Günümüzde teknolojinin hızla gelişmesi, geleneksel el sanatlarını tehdit eden bir etken haline geldi. Ancak, bu durumu değiştiren kişiler de var. 87 yaşındaki Ahmet Usta, yıllarını verdiği el emeğiyle sadece sanatı yaşatmakla kalmıyor, aynı zamanda yeni nesillere de ilham veriyor. 2023 yılı itibarıyla birçok genç girişimcinin ve sanatçının ruhunu besleyen Ahmet Usta, hikayesini ve sanatını paylaşarak, sanata olan tutkusunu her gün yeniden canlandırıyor.
Ahmet Usta’nın hayatı, aile geleneği olan el sanatlarıyla iç içe geçiyor. Küçük yaşlardan itibaren babasından öğrenerek başladığı bu yolculuk, onu sadece bir usta değil, aynı zamanda bir mentor haline getirmiş. 1950’ler, Türkiye’de geleneksel zanaatların altın çağı olarak bilinirken; Ahmet Usta, bu dönemden beri el emeğiyle birçok parça üretmeye devam ediyor.

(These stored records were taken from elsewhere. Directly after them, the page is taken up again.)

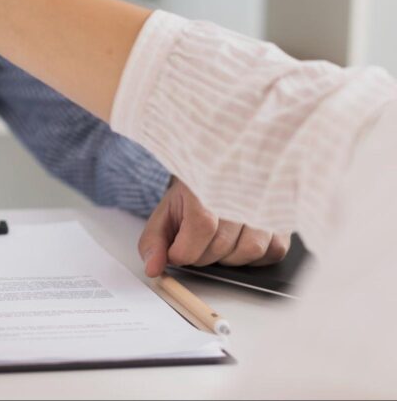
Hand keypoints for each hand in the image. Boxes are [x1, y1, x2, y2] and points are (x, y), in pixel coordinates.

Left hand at [138, 178, 290, 277]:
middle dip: (202, 254)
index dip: (183, 250)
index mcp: (208, 184)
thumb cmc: (195, 192)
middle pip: (222, 246)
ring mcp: (267, 204)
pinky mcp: (284, 218)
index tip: (177, 248)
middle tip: (197, 238)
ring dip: (229, 255)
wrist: (222, 169)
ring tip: (220, 237)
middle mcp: (242, 192)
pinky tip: (241, 239)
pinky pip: (272, 252)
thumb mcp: (166, 210)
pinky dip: (254, 254)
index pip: (200, 229)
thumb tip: (153, 268)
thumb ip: (154, 241)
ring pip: (248, 251)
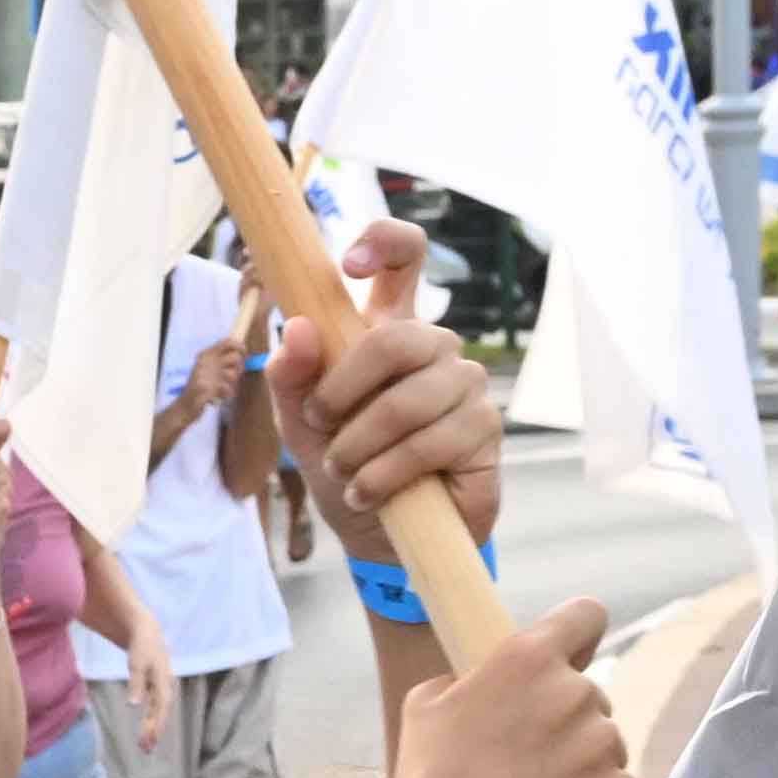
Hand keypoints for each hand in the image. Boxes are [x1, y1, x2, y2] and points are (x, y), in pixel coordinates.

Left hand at [274, 226, 501, 552]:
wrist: (380, 534)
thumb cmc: (346, 466)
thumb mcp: (302, 425)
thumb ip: (292, 378)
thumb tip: (297, 328)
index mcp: (390, 328)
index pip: (404, 257)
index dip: (383, 242)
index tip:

O günden bugüne, çıraklar yetiştirip, farklı teknikler öğrenmeye ve öğretmeye devam ediyor.
Ahmet Usta, özellikle ahşap oymacılığı ve geleneksel seramik sanatlarında uzmanlaşmış durumda. Yıllarca süren deneyimleri sayesinde, meydana getirdiği eserler, hem kaliteli hem de estetik açıdan dikkat çekici. Usta, kullandığı malzemelerin kalitesinden ve işçilikten ödün vermeden, her bir parçada ruhunu yansıtıyor. “El emeği göz nuru” ifadesinin gerçek anlamını yaşatan Ahmet Usta, çalışmalarını sadece birer sanat eseri olarak değil, aynı zamanda birer hikaye olarak da görüyor.
Ahmet Usta, bir gün mesleğini bırakmayı düşündüğü zamanları dahi hatırlamaktan keyif aldığını belirtiyor. “Yenilikçi düşünce, değişim ve gelişim, her zaman var. Ancak geleneksel yöntemler de en az yenilikler kadar değerlidir. Ben bu yöntemi sürdürdükçe yeni nesillere de aktarabileceğimi düşünüyorum.” diyen usta, gençlerin bu sanata olan ilgisini artırmak için çeşitli atölye çalışmaları düzenliyor. Amaç, el sanatlarının sadece geçmişten gelen bir miras olmadığını, aynı zamanda geleceğe taşınması gereken bir hazine olduğunu anlatmak.
Son yıllarda sayısı artan el sanatları atölyelerine ve sergilere katılan Ahmet Usta, burada gençlere bir şeyler öğretmenin yanı sıra, onların gözünde sanatın ne denli önemli bir yer kaplayabileceğini göstermeyi amaçlıyor. “Bizim işimiz, sadece bir ürün ortaya koymak değil; aynı zamanda bir kültürü, bir geleneği yaşatmaktır" diyor Usta. Öğrencilerine bu bakış açısını aşılamak için çaba sarf eden Ahmet Usta, kendisi gibi düşünerek büyüyen bir nesil oluşturmayı hedefliyor.
Beşinci kuşak sanatçılar yetiştiren Ahmet Usta, el sanatlarının sırlarını yeni nesillere aktarmaktan büyük bir memnuniyet duyuyor. “Onlar geleceğin sanatçıları, benim görevim onlara ışık tutmak ve onları desteklemektir.” diyerek, gençlerin potansiyeline olan inancını vurguluyor. Usta, çalışmalarıyla sadece geçmişin izlerini değil, aynı zamanda geleceğin temellerini de oluşturuyor.
Özetle, 87 yaşındaki Ahmet Usta, el emeği ve sanatı bir yaşam biçimi olarak görüyor. Onun hikayesi, yaşının yalnızca bir sayı olduğunu ve tutku ile çalışmanın her zaman karşılığını bulduğunu gösteriyor. Unutulmaya yüz tutmuş el sanatlarını yaşatmaya devam eden usta, genç nesillere ilham vermeye ve onların kalplerinde sanat aşkını aşılamaya kararlı. Ahmet Usta'nın azmi, mesleğini aşkla yapmasının ne denli değerli olduğunu bir kez daha gözler önüne seriyor.